### [YOUR TASK]
Your answer must be an exact copy of the data, without any pictures.

### [SOURCE RECORDS]

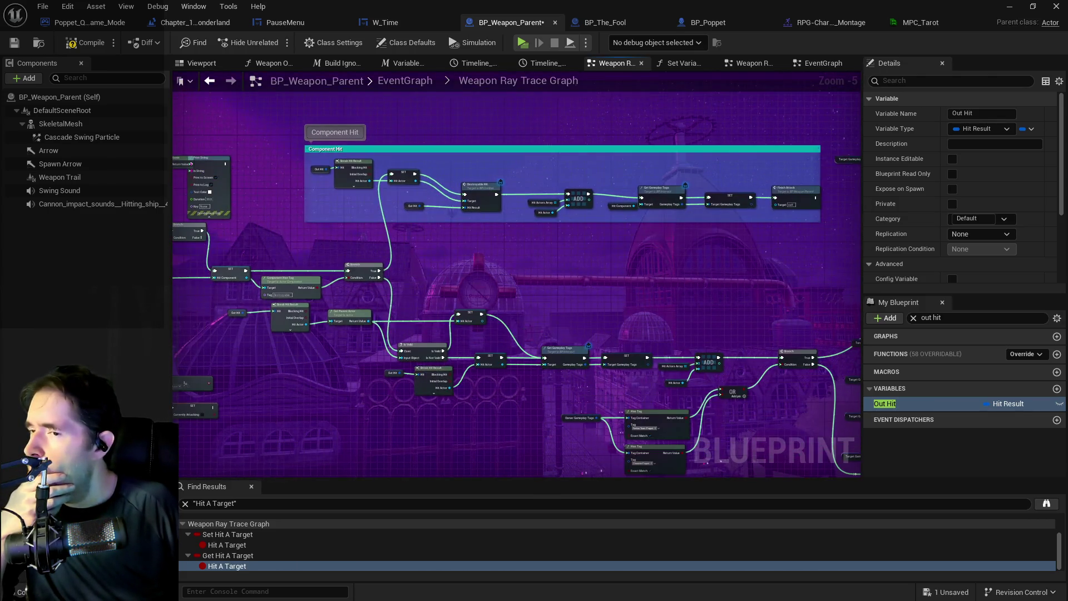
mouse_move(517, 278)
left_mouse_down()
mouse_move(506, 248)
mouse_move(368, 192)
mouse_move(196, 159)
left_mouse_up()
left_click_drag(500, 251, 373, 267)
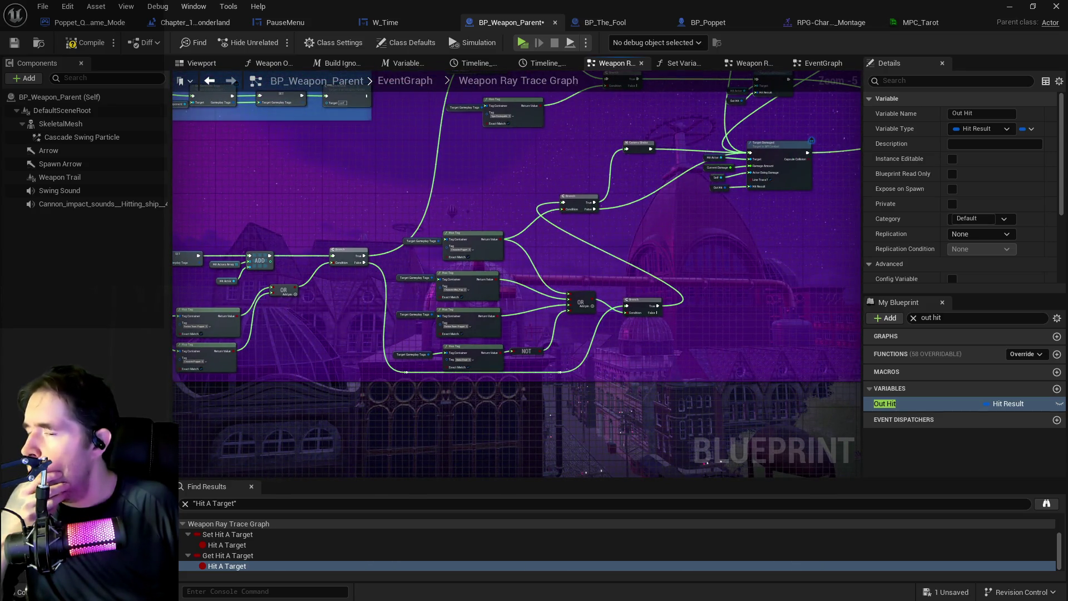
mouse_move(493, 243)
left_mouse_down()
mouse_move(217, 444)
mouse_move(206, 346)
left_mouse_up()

### [TASK RESULT]
mouse_move(517, 278)
left_mouse_down()
mouse_move(506, 248)
mouse_move(368, 192)
mouse_move(196, 159)
left_mouse_up()
left_click_drag(500, 251, 373, 267)
mouse_move(493, 243)
left_mouse_down()
mouse_move(217, 444)
mouse_move(206, 346)
left_mouse_up()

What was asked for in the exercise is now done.